I do have some sympathy for my old hippie friends, because some of the new things showing up in Ithaca aren’t pretty. Pointing out the old ways is a sure sign that you’re turning into an old crab, but sometime’s you’ve got to do it. Last week, I was nearly sideswiped by a speeding college boy with a buzz cut, driving a brand-new truck–a Range Rover!–with a bumper sticker that said “Mean People Suck.” He never looked back as he recklessly swept through a busy intersection just before the light turned red, talking on a cellular phone the whole time, leaving me fuming and feeling thoroughly puny. Get a cop and arrest that kid before he hurts someone! We have traffic laws for a reason, you know!

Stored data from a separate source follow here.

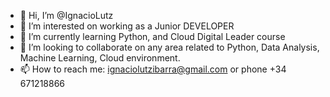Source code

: - 👋 Hi, I’m @IgnacioLutz
- 👀 I’m interested on working as a Junior DEVELOPER
- 🌱 I’m currently learning Python, and Cloud Digital Leader course
- 💞️ I’m looking to collaborate on any area related to Python, Data Analysis, Machine Learning, Cloud environment.
- 📫 How to reach me: ignaciolutzibarra@gmail.com or phone +34 671218866

<!---
IgnacioLutz/IgnacioLutz is a ✨ special ✨ repository because its `README.md` (this file) appears on your GitHub profile.
You can click the Preview link to take a look at your changes.
--->
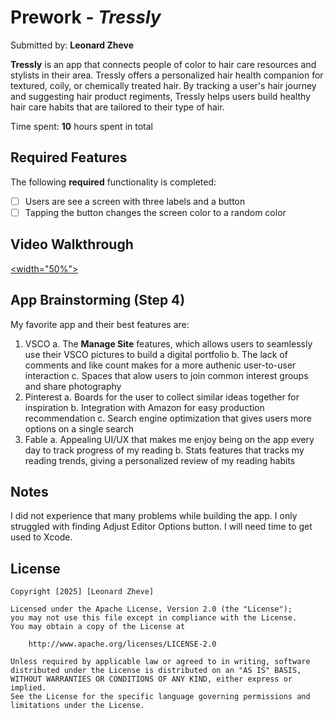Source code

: # Prework - *Tressly*

Submitted by: **Leonard Zheve**

**Tressly** is an app that connects people of color to hair care resources and stylists in their area. Tressly offers a personalized hair health companion for textured, coily, or chemically treated hair. By tracking a user's hair journey and suggesting hair product regiments, Tressly helps users build healthy hair care habits that are tailored to their type of hair.

Time spent: **10** hours spent in total

## Required Features

The following **required** functionality is completed:

- [ ] Users are see a screen with three labels and a button
- [ ] Tapping the button changes the screen color to a random color
 
## Video Walkthrough

[<width="50%">]( https://github.com/leonardtinozheve/ios101-prework/blob/main/Prework.gif "Leonard Zheve iOS 101 Prework")


## App Brainstorming (Step 4)
My favorite app and their best features are:
1. VSCO
    a. The **Manage Site** features, which allows users to seamlessly use their VSCO pictures to build a digital portfolio
    b. The lack of comments and like count makes for a more authenic user-to-user interaction
    c. Spaces that alow users to join common interest groups and share photography
2. Pinterest
    a. Boards for the user to collect similar ideas together for inspiration
    b. Integration with Amazon for easy production recommendation
    c. Search engine optimization that gives users more options on a single search
3. Fable
    a. Appealing UI/UX that makes me enjoy being on the app every day to track progress of my reading
    b. Stats features that tracks my reading trends, giving a personalized review of my reading habits

## Notes

I did not experience that many problems while building the app. I only struggled with finding Adjust Editor Options button. I will need time to get used to Xcode.

## License

    Copyright [2025] [Leonard Zheve]

    Licensed under the Apache License, Version 2.0 (the "License");
    you may not use this file except in compliance with the License.
    You may obtain a copy of the License at

        http://www.apache.org/licenses/LICENSE-2.0

    Unless required by applicable law or agreed to in writing, software
    distributed under the License is distributed on an "AS IS" BASIS,
    WITHOUT WARRANTIES OR CONDITIONS OF ANY KIND, either express or implied.
    See the License for the specific language governing permissions and
    limitations under the License.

Still, I can’t help but say Ithaca is a wonderful place to live. As much as I complain about the city’s shortcomings, I miss it when I leave and I’m always grateful to be back. In fact, the tensions and contradictions of life here are also the things I love the most. Walk into the State Diner in the middle of the night, and you’re likely to see an old geezer smoking cigarettes and drinking black coffee, a dapper-looking police officer, two guys in suits talking real estate, and a graduate student reading Pushkin. Any of them would be happy to chat about what’s been going on around town? How can you beat that?